ECM proteins, including VN, FN, collagen IV, tenascin-C, and laminin, have been identified along the BM or within the stroma directly underlying putative LSCs, ⁵⁶ and key roles for these proteins in SC maintenance have been identified. For example, cells that rapidly adhere to collagen IV have higher DNA label retention, ²⁴ a universal SC feature indicative of slow-cycling cells. ³ In addition, FN has been shown to delay the onset of terminal differentiation by triggering involucrin expression, ⁵⁷ and VN maintains SCs in culture. ^36,50 Similarly, cell surface receptors for ECM molecules (integrins) are involved in corneal wound healing, ^27,58 are often expressed in a polarized manner along BMs, ⁵⁹ potentiate limbal epithelial outgrowth from tissue explants placed on HAM, ⁶⁰ and support an undifferentiated phenotype on the same bioscaffold. ⁶¹ Interestingly, a VN/VN-receptor (αvβ5) axis has been implicated in promoting cell migration and spreading in explant outgrowth, ⁶² an approach analogous to ours. ¹⁴ Therefore, it is tempting to speculate that VN released from CLs and engagement with its receptor may be a mode by which cells transfer between CLs and the ocular surface. Consolidating this view was the observation of VN deposits directly beneath the donor-transplanted cells, along the recipient corneal BM (Fig. 5), a region normally void of this factor (Fig. 3). Although VN appears to be one of the major proteins involved in supporting the expansion of limbal epithelial cells on silicone hydrogel lenses and in the transfer of these cells in organotypic models, it is likely that the highly related molecule FN might also play a role. ⁶³ We have previously identified FN on cell-laden CLs before transplantation ¹⁴ and detected its presence in the CL proteome; however, this factor was not stably bound to the lens polymer (data not shown) and was, therefore, not pursued in our investigations. It is also possible that other ECM proteins were bound but were below the sensitivity of our proteomic approach. Notably, a host of ECM and BM proteins have been identified within the limbal zone ²² that may be of equal importance to or greater importance than VN in supporting LSC. 

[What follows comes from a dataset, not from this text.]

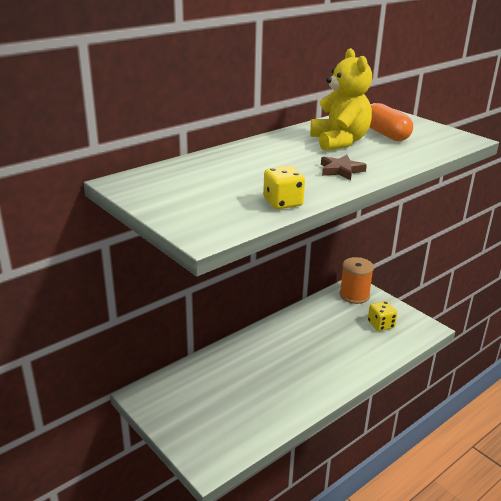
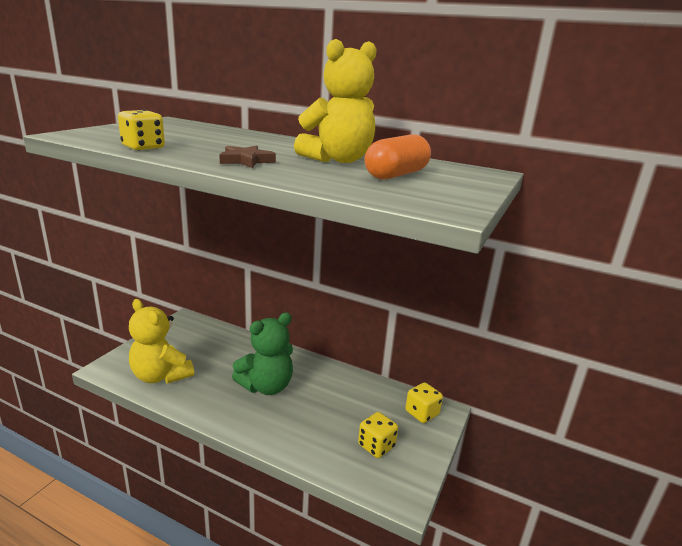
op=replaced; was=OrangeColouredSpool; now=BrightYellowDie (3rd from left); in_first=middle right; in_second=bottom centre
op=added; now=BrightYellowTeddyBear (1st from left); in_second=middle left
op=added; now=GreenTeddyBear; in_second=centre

Our study elucidated a potential role of VN in supporting LSCs in vitro and in vivo. Further clarification of the role of this protein and its integrin receptors in LSC biology is required. Future investigations will focus on manipulating ECM/integrin interactions at immunologic, pharmacologic, and molecular levels using animal models of LSCD and corneal wounding to dissect the pathways involved. Finally, CLs could potentially be used as slow-delivery devices for the application of wound-healing factors to facilitate rapid corneal wound closure and to minimize the risk for infection, scarring, and corneal melting in patients with persistent epithelial defects or after surgery. Understanding how epithelial progenitors adhere, detach, and transfer from CLs to the cornea and understanding their interactions with ECM proteins and their receptors will provide additional knowledge to refine our current clinical strategy and will provide insight for the treatment of more prevalent ocular surface disorders, including those that do not require a cell-based therapy.